> DATA EXCERPTS
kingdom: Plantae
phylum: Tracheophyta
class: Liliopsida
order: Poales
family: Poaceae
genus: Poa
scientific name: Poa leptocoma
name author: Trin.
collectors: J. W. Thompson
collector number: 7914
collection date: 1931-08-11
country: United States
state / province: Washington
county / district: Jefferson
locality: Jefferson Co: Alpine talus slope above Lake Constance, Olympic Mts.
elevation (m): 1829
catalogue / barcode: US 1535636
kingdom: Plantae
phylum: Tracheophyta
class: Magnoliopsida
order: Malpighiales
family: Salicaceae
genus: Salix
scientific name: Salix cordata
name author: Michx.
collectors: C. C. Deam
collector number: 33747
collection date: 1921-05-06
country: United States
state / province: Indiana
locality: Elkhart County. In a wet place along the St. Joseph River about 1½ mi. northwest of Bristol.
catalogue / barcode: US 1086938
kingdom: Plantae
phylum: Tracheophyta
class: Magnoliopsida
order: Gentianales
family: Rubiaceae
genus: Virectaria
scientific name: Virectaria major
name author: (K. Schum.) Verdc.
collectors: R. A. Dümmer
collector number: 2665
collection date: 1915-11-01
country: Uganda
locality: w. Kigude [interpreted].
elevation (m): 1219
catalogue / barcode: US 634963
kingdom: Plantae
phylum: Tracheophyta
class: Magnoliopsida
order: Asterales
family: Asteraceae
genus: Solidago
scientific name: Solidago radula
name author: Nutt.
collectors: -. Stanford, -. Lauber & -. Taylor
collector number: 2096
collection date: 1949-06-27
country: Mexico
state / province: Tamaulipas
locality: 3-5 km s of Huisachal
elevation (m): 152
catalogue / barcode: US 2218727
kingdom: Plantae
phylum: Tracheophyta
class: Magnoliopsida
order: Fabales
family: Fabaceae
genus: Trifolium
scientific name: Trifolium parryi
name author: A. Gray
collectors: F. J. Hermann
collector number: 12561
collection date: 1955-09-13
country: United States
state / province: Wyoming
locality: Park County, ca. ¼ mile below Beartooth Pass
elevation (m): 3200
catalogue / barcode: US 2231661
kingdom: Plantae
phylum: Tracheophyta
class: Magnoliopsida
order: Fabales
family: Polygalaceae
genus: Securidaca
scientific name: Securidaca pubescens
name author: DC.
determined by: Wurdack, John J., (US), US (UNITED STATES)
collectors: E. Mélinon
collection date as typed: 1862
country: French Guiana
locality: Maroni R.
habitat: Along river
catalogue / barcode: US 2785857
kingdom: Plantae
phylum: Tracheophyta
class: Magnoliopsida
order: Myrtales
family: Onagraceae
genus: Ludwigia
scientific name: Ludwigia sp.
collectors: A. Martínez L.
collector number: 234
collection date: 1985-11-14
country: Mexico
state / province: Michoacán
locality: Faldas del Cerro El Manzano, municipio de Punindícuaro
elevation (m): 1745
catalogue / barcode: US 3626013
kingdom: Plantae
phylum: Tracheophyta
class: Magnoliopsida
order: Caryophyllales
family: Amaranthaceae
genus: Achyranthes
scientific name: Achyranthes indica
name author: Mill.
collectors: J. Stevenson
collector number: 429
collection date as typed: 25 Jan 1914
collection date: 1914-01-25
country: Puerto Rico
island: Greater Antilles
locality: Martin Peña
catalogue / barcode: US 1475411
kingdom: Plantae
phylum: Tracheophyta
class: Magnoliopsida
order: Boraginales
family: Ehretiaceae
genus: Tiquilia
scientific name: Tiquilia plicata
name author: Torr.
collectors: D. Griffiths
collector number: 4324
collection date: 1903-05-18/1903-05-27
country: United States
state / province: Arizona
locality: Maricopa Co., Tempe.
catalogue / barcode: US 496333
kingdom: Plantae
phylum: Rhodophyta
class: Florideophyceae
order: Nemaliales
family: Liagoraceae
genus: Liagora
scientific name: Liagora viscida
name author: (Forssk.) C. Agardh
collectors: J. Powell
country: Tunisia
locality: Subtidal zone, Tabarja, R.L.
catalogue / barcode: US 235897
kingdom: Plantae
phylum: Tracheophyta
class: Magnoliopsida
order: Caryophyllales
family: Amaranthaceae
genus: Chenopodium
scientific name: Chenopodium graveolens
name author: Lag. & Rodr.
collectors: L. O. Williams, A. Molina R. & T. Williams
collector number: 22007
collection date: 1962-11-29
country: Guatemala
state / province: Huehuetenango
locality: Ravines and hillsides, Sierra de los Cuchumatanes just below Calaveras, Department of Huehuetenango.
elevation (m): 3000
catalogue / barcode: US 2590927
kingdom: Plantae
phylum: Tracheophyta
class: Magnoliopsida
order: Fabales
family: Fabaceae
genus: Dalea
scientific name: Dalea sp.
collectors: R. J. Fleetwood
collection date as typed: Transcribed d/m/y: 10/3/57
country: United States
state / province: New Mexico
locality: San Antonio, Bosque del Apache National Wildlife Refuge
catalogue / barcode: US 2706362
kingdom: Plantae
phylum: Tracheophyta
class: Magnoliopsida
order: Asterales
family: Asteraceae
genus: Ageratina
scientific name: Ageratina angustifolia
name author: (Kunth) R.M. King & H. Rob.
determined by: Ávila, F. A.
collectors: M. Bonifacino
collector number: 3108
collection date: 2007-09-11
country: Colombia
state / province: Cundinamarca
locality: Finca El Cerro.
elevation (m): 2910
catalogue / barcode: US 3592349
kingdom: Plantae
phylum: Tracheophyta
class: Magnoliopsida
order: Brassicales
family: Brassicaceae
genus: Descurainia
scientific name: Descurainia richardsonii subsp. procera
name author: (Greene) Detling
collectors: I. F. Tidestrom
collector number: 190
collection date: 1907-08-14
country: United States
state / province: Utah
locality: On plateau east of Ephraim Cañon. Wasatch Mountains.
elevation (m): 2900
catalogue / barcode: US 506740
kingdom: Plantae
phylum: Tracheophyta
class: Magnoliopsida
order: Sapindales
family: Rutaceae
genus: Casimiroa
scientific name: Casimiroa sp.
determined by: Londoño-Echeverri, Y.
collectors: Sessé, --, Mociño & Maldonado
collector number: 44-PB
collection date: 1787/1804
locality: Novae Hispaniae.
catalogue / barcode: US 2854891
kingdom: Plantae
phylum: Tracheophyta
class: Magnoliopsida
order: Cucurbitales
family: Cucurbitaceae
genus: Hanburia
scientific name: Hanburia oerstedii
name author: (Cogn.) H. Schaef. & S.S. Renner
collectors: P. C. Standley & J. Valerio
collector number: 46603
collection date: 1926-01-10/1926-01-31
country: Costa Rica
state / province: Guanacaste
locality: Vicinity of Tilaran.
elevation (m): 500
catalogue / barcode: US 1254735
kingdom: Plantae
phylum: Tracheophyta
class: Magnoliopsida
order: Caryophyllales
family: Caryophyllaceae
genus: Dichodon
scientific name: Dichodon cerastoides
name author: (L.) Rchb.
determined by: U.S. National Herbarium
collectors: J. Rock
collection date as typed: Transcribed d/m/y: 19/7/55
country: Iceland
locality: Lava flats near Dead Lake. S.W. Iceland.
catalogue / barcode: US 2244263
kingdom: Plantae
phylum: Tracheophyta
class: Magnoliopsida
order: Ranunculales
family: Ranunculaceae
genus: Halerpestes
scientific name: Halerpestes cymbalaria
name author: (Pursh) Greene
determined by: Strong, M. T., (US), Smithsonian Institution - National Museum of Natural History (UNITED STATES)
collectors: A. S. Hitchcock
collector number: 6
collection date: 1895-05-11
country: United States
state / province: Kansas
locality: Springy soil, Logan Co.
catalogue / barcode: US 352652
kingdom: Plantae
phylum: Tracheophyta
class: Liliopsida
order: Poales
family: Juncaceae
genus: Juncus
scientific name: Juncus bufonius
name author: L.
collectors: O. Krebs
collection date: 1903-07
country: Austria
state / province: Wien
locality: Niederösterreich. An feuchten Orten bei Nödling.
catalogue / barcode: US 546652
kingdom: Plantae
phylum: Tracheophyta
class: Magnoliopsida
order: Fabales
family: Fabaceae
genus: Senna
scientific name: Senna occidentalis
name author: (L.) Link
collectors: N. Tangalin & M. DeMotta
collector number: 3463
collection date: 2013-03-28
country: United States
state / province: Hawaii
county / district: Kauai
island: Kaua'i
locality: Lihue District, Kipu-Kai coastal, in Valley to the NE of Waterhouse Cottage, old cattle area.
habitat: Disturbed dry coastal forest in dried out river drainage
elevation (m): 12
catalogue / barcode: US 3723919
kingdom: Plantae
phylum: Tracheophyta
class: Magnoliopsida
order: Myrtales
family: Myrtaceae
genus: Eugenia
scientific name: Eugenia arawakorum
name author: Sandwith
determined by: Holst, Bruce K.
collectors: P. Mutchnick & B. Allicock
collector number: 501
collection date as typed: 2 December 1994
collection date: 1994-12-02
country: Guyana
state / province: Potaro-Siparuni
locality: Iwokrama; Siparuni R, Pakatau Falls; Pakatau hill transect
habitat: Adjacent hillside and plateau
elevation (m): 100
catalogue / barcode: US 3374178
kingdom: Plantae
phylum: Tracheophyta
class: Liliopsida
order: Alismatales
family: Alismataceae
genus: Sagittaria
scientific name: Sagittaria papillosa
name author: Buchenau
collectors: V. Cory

> TASK TO COMPLETE
Please quote the material word for word in the stretch from the line containing "determined by: Londoño-Echeverri, Y." through the line containing "locality: Niederösterreich. An", including both of those lines.

> ANSWER BELOW
determined by: Londoño-Echeverri, Y.
collectors: Sessé, --, Mociño & Maldonado
collector number: 44-PB
collection date: 1787/1804
locality: Novae Hispaniae.
catalogue / barcode: US 2854891
kingdom: Plantae
phylum: Tracheophyta
class: Magnoliopsida
order: Cucurbitales
family: Cucurbitaceae
genus: Hanburia
scientific name: Hanburia oerstedii
name author: (Cogn.) H. Schaef. & S.S. Renner
collectors: P. C. Standley & J. Valerio
collector number: 46603
collection date: 1926-01-10/1926-01-31
country: Costa Rica
state / province: Guanacaste
locality: Vicinity of Tilaran.
elevation (m): 500
catalogue / barcode: US 1254735
kingdom: Plantae
phylum: Tracheophyta
class: Magnoliopsida
order: Caryophyllales
family: Caryophyllaceae
genus: Dichodon
scientific name: Dichodon cerastoides
name author: (L.) Rchb.
determined by: U.S. National Herbarium
collectors: J. Rock
collection date as typed: Transcribed d/m/y: 19/7/55
country: Iceland
locality: Lava flats near Dead Lake. S.W. Iceland.
catalogue / barcode: US 2244263
kingdom: Plantae
phylum: Tracheophyta
class: Magnoliopsida
order: Ranunculales
family: Ranunculaceae
genus: Halerpestes
scientific name: Halerpestes cymbalaria
name author: (Pursh) Greene
determined by: Strong, M. T., (US), Smithsonian Institution - National Museum of Natural History (UNITED STATES)
collectors: A. S. Hitchcock
collector number: 6
collection date: 1895-05-11
country: United States
state / province: Kansas
locality: Springy soil, Logan Co.
catalogue / barcode: US 352652
kingdom: Plantae
phylum: Tracheophyta
class: Liliopsida
order: Poales
family: Juncaceae
genus: Juncus
scientific name: Juncus bufonius
name author: L.
collectors: O. Krebs
collection date: 1903-07
country: Austria
state / province: Wien
locality: Niederösterreich. An feuchten Orten bei Nödling.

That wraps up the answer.